--- YOUR ASSIGNMENT ---
Reproduce the records below word for word, starting at the line that contains "poprzez sprecyzowanie jego" and stopping after the line that contains "to z faktu, że osoba współuzależniona niejako".
INPUT FOR THIS TASK Block Start
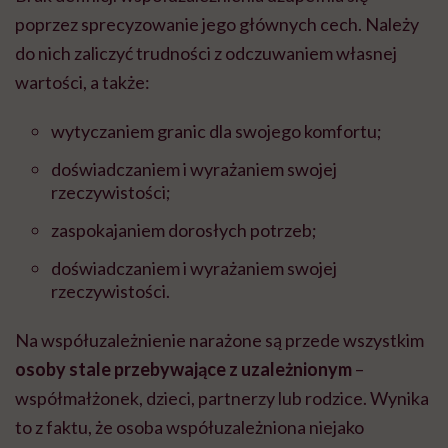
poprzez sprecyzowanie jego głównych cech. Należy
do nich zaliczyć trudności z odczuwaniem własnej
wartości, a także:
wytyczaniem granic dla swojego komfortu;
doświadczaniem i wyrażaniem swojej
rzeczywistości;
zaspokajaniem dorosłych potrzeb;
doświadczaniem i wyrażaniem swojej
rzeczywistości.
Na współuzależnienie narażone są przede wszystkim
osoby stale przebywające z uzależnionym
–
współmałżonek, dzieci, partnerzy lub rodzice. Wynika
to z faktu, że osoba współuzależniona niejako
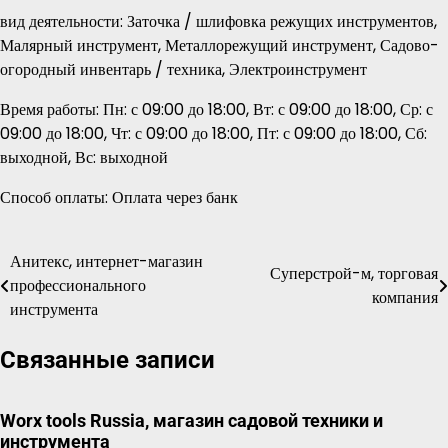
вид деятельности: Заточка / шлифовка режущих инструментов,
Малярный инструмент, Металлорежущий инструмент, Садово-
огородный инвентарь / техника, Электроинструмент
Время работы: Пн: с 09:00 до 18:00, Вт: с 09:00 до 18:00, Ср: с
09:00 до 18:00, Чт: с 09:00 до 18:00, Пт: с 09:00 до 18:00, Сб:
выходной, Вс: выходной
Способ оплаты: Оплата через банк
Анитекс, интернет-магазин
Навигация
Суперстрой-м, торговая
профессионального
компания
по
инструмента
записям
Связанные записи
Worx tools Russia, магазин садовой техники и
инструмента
INPUT FOR THIS TASK Block End
INPUT FOR THIS TASK Block Start
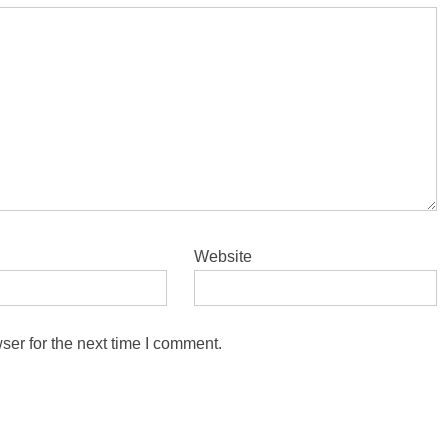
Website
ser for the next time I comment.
INPUT FOR THIS TASK Block End
--- SOLUTION FOR THIS PROBLEM ---
poprzez sprecyzowanie jego głównych cech. Należy
do nich zaliczyć trudności z odczuwaniem własnej
wartości, a także:
wytyczaniem granic dla swojego komfortu;
doświadczaniem i wyrażaniem swojej
rzeczywistości;
zaspokajaniem dorosłych potrzeb;
doświadczaniem i wyrażaniem swojej
rzeczywistości.
Na współuzależnienie narażone są przede wszystkim
osoby stale przebywające z uzależnionym
–
współmałżonek, dzieci, partnerzy lub rodzice. Wynika
to z faktu, że osoba współuzależniona niejako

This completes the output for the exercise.